(MATERIAL FOR THE TASK Opens)

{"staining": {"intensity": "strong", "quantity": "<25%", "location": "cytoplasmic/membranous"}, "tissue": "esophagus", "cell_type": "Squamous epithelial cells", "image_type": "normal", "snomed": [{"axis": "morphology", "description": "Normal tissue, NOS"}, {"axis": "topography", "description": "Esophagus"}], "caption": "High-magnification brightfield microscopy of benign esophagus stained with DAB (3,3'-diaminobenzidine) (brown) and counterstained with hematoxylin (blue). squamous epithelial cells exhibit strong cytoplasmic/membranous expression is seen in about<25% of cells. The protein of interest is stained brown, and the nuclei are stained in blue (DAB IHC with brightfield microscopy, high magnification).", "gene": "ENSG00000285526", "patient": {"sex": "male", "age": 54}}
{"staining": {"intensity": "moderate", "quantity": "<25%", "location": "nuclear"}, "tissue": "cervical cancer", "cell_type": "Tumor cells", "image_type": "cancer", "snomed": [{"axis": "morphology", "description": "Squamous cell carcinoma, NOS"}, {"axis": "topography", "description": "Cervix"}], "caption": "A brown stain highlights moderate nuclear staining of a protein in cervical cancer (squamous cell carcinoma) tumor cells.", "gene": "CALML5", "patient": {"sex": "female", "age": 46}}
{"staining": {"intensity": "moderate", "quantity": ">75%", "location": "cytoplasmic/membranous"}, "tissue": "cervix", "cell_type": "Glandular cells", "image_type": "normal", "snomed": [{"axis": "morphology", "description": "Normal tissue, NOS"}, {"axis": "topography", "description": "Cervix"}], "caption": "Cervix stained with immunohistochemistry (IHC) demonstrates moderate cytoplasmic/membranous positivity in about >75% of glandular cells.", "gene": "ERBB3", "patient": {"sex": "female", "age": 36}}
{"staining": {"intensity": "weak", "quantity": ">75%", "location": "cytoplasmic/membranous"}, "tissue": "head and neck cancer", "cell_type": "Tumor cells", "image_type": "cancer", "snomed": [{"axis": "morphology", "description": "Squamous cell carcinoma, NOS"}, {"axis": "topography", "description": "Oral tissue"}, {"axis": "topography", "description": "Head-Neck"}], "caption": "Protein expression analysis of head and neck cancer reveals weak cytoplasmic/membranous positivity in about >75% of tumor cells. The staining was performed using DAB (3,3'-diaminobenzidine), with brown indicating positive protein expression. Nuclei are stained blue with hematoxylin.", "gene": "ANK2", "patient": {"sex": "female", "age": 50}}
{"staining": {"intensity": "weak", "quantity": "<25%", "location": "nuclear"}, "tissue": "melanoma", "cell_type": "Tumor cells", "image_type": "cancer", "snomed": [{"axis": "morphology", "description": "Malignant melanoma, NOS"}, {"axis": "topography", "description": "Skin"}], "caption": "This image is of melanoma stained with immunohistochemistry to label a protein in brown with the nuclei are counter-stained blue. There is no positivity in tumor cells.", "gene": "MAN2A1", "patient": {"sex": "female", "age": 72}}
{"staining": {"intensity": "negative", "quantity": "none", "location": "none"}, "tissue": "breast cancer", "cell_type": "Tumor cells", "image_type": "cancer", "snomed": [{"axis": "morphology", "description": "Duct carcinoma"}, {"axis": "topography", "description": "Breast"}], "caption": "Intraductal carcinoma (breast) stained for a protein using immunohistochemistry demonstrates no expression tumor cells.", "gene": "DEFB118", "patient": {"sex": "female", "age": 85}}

(MATERIAL FOR THE TASK Closes)

The lines above, from the first through the one containing "with immunohistochemistry (IHC)", must be restated word for word, with nothing added.

{"staining": {"intensity": "strong", "quantity": "<25%", "location": "cytoplasmic/membranous"}, "tissue": "esophagus", "cell_type": "Squamous epithelial cells", "image_type": "normal", "snomed": [{"axis": "morphology", "description": "Normal tissue, NOS"}, {"axis": "topography", "description": "Esophagus"}], "caption": "High-magnification brightfield microscopy of benign esophagus stained with DAB (3,3'-diaminobenzidine) (brown) and counterstained with hematoxylin (blue). squamous epithelial cells exhibit strong cytoplasmic/membranous expression is seen in about<25% of cells. The protein of interest is stained brown, and the nuclei are stained in blue (DAB IHC with brightfield microscopy, high magnification).", "gene": "ENSG00000285526", "patient": {"sex": "male", "age": 54}}
{"staining": {"intensity": "moderate", "quantity": "<25%", "location": "nuclear"}, "tissue": "cervical cancer", "cell_type": "Tumor cells", "image_type": "cancer", "snomed": [{"axis": "morphology", "description": "Squamous cell carcinoma, NOS"}, {"axis": "topography", "description": "Cervix"}], "caption": "A brown stain highlights moderate nuclear staining of a protein in cervical cancer (squamous cell carcinoma) tumor cells.", "gene": "CALML5", "patient": {"sex": "female", "age": 46}}
{"staining": {"intensity": "moderate", "quantity": ">75%", "location": "cytoplasmic/membranous"}, "tissue": "cervix", "cell_type": "Glandular cells", "image_type": "normal", "snomed": [{"axis": "morphology", "description": "Normal tissue, NOS"}, {"axis": "topography", "description": "Cervix"}], "caption": "Cervix stained with immunohistochemistry (IHC) demonstrates moderate cytoplasmic/membranous positivity in about >75% of glandular cells.", "gene": "ERBB3", "patient": {"sex": "female", "age": 36}}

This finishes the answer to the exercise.